◆ **Stored items**
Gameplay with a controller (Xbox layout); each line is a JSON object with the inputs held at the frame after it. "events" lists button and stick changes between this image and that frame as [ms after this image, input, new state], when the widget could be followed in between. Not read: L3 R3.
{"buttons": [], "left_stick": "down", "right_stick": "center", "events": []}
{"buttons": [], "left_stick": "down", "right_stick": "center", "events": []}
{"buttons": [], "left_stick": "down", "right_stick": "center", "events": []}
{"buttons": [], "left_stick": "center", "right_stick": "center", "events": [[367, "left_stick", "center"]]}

◆ **EXERCISE**
Extract every entry above as it appears.

◆ **COMPLETED EXERCISE**
Gameplay with a controller (Xbox layout); each line is a JSON object with the inputs held at the frame after it. "events" lists button and stick changes between this image and that frame as [ms after this image, input, new state], when the widget could be followed in between. Not read: L3 R3.
{"buttons": [], "left_stick": "down", "right_stick": "center", "events": []}
{"buttons": [], "left_stick": "down", "right_stick": "center", "events": []}
{"buttons": [], "left_stick": "down", "right_stick": "center", "events": []}
{"buttons": [], "left_stick": "center", "right_stick": "center", "events": [[367, "left_stick", "center"]]}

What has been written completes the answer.